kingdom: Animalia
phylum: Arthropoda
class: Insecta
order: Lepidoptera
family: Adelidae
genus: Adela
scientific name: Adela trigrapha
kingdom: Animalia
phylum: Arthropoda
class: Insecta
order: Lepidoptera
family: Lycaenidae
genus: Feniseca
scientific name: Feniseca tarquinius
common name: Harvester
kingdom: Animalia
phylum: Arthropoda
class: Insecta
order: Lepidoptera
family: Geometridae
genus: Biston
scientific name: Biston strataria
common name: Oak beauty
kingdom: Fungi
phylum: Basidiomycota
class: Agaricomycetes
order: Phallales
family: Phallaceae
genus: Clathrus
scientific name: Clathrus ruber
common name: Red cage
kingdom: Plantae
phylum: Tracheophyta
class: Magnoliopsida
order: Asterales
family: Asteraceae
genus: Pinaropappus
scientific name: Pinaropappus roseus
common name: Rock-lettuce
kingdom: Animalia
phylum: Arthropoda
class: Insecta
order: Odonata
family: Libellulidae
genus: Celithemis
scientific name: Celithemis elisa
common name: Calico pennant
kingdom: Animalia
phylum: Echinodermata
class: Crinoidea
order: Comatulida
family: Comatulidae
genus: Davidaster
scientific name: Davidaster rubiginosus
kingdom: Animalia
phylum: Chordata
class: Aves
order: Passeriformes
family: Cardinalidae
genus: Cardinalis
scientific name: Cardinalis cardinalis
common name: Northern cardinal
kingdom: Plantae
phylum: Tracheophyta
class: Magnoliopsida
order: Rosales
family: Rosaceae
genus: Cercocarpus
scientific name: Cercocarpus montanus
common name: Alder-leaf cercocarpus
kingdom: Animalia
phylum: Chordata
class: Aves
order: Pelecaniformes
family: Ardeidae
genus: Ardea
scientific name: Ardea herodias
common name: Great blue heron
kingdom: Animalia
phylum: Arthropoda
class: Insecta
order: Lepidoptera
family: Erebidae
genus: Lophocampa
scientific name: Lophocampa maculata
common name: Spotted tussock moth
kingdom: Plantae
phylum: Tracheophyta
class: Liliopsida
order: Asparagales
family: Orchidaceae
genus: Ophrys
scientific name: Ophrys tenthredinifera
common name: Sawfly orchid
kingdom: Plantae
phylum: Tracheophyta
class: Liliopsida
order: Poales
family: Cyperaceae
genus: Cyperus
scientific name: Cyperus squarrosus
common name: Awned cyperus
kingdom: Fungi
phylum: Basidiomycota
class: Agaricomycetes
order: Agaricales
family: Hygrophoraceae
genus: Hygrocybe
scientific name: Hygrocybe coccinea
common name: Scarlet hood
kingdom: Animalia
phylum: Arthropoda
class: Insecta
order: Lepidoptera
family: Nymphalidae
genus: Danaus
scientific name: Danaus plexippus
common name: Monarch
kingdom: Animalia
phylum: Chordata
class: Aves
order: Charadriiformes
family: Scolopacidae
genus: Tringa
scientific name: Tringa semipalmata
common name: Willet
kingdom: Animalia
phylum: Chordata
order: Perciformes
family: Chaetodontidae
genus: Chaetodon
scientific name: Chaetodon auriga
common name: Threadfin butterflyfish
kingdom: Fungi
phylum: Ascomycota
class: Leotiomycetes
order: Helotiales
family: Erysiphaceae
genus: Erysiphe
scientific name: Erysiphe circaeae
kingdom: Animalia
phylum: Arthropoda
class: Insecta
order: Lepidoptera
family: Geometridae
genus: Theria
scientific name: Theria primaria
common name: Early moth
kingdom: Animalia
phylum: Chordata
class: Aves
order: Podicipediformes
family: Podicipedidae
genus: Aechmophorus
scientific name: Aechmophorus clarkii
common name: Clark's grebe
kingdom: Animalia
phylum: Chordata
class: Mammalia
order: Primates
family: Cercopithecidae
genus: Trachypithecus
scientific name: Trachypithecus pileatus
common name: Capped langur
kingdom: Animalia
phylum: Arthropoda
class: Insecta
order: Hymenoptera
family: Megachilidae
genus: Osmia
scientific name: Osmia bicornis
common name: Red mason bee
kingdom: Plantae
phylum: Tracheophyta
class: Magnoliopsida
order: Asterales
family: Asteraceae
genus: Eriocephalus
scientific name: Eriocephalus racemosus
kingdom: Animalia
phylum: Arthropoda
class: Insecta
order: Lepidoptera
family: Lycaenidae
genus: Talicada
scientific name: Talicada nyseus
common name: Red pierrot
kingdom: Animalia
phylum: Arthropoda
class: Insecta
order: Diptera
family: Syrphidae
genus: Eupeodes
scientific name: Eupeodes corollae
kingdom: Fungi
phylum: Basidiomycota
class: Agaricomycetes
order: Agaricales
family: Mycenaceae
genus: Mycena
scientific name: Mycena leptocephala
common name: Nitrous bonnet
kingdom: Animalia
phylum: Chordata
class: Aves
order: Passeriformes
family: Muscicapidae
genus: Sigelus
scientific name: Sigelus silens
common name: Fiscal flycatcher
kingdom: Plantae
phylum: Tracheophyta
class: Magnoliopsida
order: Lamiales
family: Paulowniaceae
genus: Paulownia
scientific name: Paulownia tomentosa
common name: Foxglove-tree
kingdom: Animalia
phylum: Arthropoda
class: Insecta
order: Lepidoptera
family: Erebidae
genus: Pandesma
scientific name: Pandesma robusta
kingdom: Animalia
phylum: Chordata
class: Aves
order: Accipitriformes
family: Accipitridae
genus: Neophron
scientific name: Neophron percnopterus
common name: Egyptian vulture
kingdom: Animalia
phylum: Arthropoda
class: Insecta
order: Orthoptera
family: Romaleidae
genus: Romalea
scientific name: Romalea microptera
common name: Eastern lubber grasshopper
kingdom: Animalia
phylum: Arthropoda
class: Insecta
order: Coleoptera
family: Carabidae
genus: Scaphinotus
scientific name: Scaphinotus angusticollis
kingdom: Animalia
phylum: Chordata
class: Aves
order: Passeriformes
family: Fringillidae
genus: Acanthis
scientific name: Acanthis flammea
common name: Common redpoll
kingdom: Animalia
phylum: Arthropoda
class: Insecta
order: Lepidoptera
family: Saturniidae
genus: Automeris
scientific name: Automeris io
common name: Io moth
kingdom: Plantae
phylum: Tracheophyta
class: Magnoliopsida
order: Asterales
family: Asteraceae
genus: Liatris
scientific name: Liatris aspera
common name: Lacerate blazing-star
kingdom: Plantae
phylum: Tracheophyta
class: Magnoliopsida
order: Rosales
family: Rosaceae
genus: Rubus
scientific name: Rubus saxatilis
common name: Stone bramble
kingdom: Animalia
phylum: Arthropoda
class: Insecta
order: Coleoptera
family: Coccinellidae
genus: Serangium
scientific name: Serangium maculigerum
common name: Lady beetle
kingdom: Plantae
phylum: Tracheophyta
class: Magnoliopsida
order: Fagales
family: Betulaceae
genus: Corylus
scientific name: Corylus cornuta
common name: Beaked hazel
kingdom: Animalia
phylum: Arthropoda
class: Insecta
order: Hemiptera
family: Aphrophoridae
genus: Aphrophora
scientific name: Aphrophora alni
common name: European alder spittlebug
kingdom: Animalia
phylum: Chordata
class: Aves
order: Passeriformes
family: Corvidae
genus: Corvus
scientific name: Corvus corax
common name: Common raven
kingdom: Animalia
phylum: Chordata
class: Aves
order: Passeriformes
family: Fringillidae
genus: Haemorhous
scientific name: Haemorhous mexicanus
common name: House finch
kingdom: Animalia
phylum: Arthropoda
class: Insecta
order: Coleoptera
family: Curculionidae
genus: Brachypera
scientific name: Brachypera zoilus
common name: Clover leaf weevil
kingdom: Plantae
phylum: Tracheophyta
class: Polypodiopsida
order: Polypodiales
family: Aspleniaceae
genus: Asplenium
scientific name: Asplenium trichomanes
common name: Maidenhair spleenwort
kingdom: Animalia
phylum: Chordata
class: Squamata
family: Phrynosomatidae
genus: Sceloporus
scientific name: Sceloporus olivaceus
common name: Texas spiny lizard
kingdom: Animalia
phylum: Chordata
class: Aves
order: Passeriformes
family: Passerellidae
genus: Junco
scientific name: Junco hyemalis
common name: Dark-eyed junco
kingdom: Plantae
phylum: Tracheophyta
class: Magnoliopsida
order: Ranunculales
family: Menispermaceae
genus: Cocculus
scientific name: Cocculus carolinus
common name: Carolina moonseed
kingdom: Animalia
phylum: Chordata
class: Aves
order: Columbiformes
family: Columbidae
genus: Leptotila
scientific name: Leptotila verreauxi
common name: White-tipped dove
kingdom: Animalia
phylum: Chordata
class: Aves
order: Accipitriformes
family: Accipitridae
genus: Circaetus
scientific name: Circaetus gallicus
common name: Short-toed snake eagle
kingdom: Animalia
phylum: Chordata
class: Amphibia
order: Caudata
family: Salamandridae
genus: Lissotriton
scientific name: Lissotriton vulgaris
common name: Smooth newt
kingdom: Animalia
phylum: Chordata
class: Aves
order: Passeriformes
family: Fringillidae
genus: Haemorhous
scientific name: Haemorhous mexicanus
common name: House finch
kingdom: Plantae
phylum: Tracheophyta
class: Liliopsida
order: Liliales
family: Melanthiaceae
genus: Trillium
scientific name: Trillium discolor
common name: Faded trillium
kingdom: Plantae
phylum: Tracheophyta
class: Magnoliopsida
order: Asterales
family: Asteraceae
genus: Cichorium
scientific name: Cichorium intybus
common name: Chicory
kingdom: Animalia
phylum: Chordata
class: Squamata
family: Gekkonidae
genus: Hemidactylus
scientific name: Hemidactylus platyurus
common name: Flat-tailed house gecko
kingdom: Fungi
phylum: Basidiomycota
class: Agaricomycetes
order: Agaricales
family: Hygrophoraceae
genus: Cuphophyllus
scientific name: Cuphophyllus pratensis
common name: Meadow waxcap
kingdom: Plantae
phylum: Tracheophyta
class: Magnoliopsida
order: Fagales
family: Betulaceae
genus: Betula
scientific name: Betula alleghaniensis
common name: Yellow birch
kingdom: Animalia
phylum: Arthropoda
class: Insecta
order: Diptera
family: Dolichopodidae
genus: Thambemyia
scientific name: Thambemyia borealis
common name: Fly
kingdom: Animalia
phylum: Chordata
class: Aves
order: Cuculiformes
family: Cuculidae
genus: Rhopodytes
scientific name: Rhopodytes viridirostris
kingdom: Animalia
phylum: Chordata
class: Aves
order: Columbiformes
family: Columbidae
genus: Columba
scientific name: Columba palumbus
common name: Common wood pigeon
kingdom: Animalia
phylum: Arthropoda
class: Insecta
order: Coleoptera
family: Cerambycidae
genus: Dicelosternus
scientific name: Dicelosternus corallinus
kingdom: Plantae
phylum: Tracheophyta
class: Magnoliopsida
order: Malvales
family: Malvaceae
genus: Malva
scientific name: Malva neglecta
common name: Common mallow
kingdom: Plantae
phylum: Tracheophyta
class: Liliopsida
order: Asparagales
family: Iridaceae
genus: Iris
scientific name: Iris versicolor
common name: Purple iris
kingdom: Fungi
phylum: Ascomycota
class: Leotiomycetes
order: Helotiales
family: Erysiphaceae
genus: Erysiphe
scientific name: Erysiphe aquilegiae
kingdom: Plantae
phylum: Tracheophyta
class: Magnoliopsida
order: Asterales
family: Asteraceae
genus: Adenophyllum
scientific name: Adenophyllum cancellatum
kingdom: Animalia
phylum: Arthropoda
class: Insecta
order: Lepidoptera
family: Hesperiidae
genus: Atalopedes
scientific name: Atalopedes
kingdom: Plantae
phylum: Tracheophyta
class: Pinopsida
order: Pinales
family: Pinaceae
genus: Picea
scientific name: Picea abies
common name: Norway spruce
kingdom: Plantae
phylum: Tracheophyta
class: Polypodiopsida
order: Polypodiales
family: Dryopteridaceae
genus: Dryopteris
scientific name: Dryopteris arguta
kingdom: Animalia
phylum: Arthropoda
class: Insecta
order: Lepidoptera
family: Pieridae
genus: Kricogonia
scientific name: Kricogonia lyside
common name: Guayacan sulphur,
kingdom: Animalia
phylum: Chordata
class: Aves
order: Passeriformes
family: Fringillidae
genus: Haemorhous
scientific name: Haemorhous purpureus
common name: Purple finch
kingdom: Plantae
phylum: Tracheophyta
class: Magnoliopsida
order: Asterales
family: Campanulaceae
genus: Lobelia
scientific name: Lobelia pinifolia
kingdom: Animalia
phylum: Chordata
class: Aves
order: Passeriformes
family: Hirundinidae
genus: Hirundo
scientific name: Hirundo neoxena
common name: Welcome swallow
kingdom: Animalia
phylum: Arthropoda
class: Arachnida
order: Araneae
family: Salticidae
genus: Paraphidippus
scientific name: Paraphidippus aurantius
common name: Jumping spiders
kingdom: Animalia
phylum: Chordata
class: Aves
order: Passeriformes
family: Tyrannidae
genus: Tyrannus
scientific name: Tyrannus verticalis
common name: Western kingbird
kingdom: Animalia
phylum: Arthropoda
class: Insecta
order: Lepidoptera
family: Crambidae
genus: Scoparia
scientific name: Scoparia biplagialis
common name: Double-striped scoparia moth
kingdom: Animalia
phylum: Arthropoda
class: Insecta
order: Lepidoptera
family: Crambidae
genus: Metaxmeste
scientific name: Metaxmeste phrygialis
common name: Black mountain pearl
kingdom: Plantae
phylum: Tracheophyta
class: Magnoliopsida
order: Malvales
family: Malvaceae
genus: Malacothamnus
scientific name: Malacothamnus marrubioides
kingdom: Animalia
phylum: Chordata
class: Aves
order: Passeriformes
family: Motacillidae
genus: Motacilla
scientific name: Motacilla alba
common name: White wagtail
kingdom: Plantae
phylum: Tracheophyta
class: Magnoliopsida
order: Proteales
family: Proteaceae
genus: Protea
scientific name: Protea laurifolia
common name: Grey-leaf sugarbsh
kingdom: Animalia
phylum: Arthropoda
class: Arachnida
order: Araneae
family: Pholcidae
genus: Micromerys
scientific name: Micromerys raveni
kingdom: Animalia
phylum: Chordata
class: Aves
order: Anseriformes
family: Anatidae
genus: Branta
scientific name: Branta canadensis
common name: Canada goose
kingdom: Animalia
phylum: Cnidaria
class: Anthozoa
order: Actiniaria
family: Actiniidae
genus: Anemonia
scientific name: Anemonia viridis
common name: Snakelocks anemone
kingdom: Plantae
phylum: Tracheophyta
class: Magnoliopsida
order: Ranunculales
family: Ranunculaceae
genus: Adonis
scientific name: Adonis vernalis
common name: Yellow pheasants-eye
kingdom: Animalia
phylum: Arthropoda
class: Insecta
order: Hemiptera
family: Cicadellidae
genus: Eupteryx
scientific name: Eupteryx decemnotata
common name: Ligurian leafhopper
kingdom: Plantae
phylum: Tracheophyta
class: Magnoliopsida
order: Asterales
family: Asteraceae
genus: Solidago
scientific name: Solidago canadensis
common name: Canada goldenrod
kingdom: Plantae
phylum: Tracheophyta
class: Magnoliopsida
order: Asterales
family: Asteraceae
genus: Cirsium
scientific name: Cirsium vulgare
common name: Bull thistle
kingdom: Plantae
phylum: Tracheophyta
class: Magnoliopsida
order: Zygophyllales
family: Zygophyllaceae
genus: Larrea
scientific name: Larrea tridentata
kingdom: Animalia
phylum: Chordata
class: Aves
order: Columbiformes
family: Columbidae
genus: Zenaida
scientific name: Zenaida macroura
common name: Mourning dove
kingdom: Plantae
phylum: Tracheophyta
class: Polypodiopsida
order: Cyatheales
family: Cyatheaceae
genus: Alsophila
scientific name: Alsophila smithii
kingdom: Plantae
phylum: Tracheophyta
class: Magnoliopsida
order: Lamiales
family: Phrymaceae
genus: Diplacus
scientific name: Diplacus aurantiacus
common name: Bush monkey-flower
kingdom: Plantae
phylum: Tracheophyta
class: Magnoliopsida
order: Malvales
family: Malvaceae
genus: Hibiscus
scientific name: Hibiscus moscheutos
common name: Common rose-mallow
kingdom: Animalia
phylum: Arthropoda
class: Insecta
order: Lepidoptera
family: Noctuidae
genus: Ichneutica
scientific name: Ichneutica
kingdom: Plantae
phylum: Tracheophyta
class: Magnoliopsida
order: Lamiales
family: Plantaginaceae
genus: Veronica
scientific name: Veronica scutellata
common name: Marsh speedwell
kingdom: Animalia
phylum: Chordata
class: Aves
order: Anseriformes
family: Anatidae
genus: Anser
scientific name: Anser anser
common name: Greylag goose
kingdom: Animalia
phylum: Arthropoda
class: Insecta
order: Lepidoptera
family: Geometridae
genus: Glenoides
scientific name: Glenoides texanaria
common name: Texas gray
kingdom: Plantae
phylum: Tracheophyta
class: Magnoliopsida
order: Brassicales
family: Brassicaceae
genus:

-*-

* Required work
Render the stretch of the data from the line containing "family: Carabidae" through the line containing "scientific name: Liatris aspera", both included, as a Markdown table with the columns Row and Line. Put a running number in Row and one line per row in Line, and leave out any blank lines.

* Task solution
| Row | Line |
|---|---|
| 1 | family: Carabidae |
| 2 | genus: Scaphinotus |
| 3 | scientific name: Scaphinotus angusticollis |
| 4 | kingdom: Animalia |
| 5 | phylum: Chordata |
| 6 | class: Aves |
| 7 | order: Passeriformes |
| 8 | family: Fringillidae |
| 9 | genus: Acanthis |
| 10 | scientific name: Acanthis flammea |
| 11 | common name: Common redpoll |
| 12 | kingdom: Animalia |
| 13 | phylum: Arthropoda |
| 14 | class: Insecta |
| 15 | order: Lepidoptera |
| 16 | family: Saturniidae |
| 17 | genus: Automeris |
| 18 | scientific name: Automeris io |
| 19 | common name: Io moth |
| 20 | kingdom: Plantae |
| 21 | phylum: Tracheophyta |
| 22 | class: Magnoliopsida |
| 23 | order: Asterales |
| 24 | family: Asteraceae |
| 25 | genus: Liatris |
| 26 | scientific name: Liatris aspera |